» **Requirement**
The answer should be one number: how many lines in the records below contain the word "clinical".
------ Task inputs ------
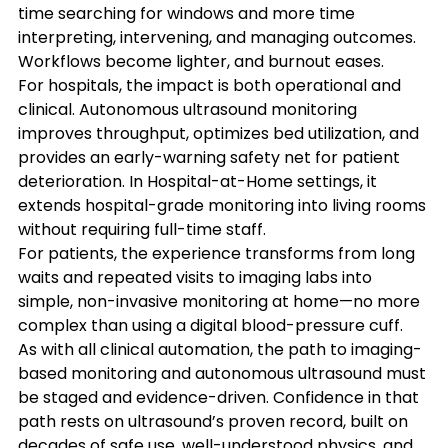
time searching for windows and more time 
interpreting, intervening, and managing outcomes. 
Workflows become lighter, and burnout eases.
For hospitals, the impact is both operational and 
clinical. Autonomous ultrasound monitoring 
improves throughput, optimizes bed utilization, and 
provides an early-warning safety net for patient 
deterioration. In Hospital-at-Home settings, it 
extends hospital-grade monitoring into living rooms 
without requiring full-time staff.
For patients, the experience transforms from long 
waits and repeated visits to imaging labs into 
simple, non-invasive monitoring at home—no more 
complex than using a digital blood-pressure cuff.
As with all clinical automation, the path to imaging-
based monitoring and autonomous ultrasound must 
be staged and evidence-driven. Confidence in that 
path rests on ultrasound’s proven record, built on 
decades of safe use, well-understood physics, and 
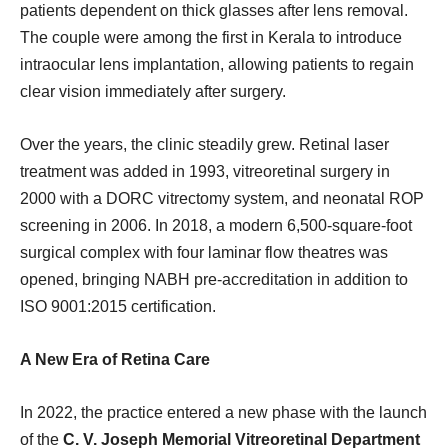
patients dependent on thick glasses after lens removal.
The couple were among the first in Kerala to introduce
intraocular lens implantation, allowing patients to regain
clear vision immediately after surgery.
Over the years, the clinic steadily grew. Retinal laser
treatment was added in 1993, vitreoretinal surgery in
2000 with a DORC vitrectomy system, and neonatal ROP
screening in 2006. In 2018, a modern 6,500-square-foot
surgical complex with four laminar flow theatres was
opened, bringing NABH pre-accreditation in addition to
ISO 9001:2015 certification.
A New Era of Retina Care
In 2022, the practice entered a new phase with the launch
of the
C. V. Joseph Memorial Vitreoretinal Department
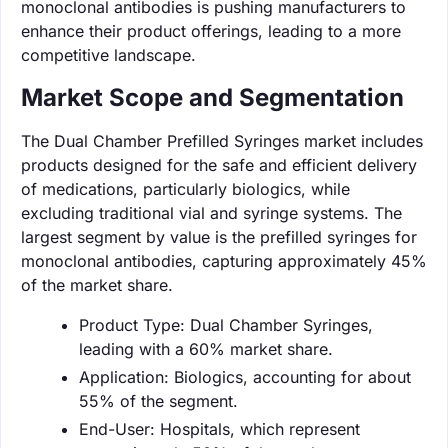
monoclonal antibodies is pushing manufacturers to
enhance their product offerings, leading to a more
competitive landscape.
Market Scope and Segmentation
The Dual Chamber Prefilled Syringes market includes
products designed for the safe and efficient delivery
of medications, particularly biologics, while
excluding traditional vial and syringe systems. The
largest segment by value is the prefilled syringes for
monoclonal antibodies, capturing approximately 45%
of the market share.
Product Type: Dual Chamber Syringes,
leading with a 60% market share.
Application: Biologics, accounting for about
55% of the segment.
End-User: Hospitals, which represent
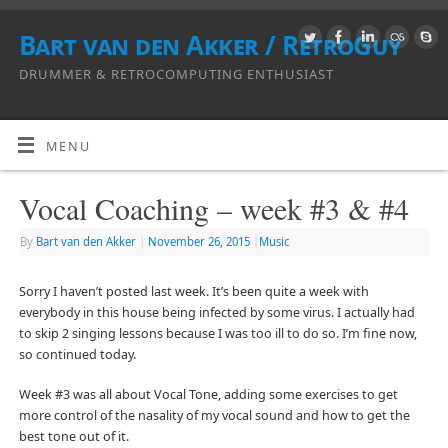
Bart van den Akker / RetroGuy
DRUMMER & RETROCOMPUTING ENTHUSIAST
MENU
Vocal Coaching – week #3 & #4
By
Bart van den Akker
|
November 26, 2015
|
Music
Sorry I haven’t posted last week. It’s been quite a week with
everybody in this house being infected by some virus. I actually had
to skip 2 singing lessons because I was too ill to do so. I’m fine now,
so continued today.
Week #3 was all about Vocal Tone, adding some exercises to get
more control of the nasality of my vocal sound and how to get the
best tone out of it.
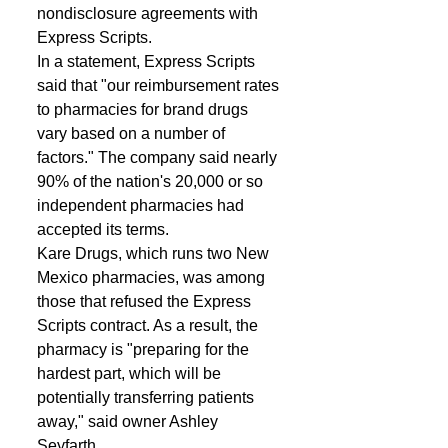
nondisclosure agreements with 
Express Scripts. 
In a statement, Express Scripts 
said that "our reimbursement rates 
to pharmacies for brand drugs 
vary based on a number of 
factors." The company said nearly 
90% of the nation's 20,000 or so 
independent pharmacies had 
accepted its terms.  
Kare Drugs, which runs two New 
Mexico pharmacies, was among 
those that refused the Express 
Scripts contract. As a result, the 
pharmacy is "preparing for the 
hardest part, which will be 
potentially transferring patients 
away," said owner Ashley 
Seyfarth. 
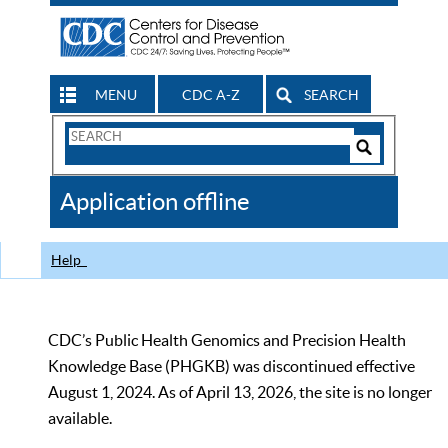
MENU
CDC A-Z
SEARCH
Search
Form
Search
Controls
The
Application offline
CDC
Help
CDC’s Public Health Genomics and Precision Health
Knowledge Base (PHGKB) was discontinued effective
August 1, 2024. As of April 13, 2026, the site is no longer
available.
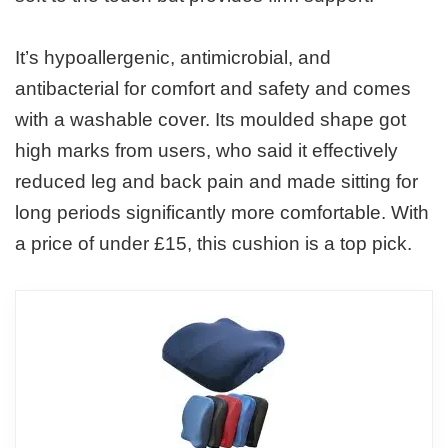
It’s hypoallergenic, antimicrobial, and
antibacterial for comfort and safety and comes
with a washable cover. Its moulded shape got
high marks from users, who said it effectively
reduced leg and back pain and made sitting for
long periods significantly more comfortable. With
a price of under £15, this cushion is a top pick.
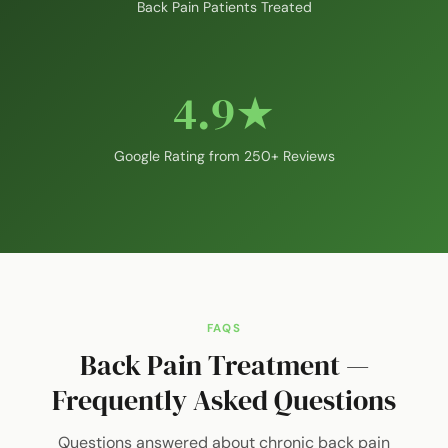
Back Pain Patients Treated
4.9★
Google Rating from 250+ Reviews
FAQS
Back Pain Treatment —
Frequently Asked Questions
Questions answered about chronic back pain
------
» **Your response**
2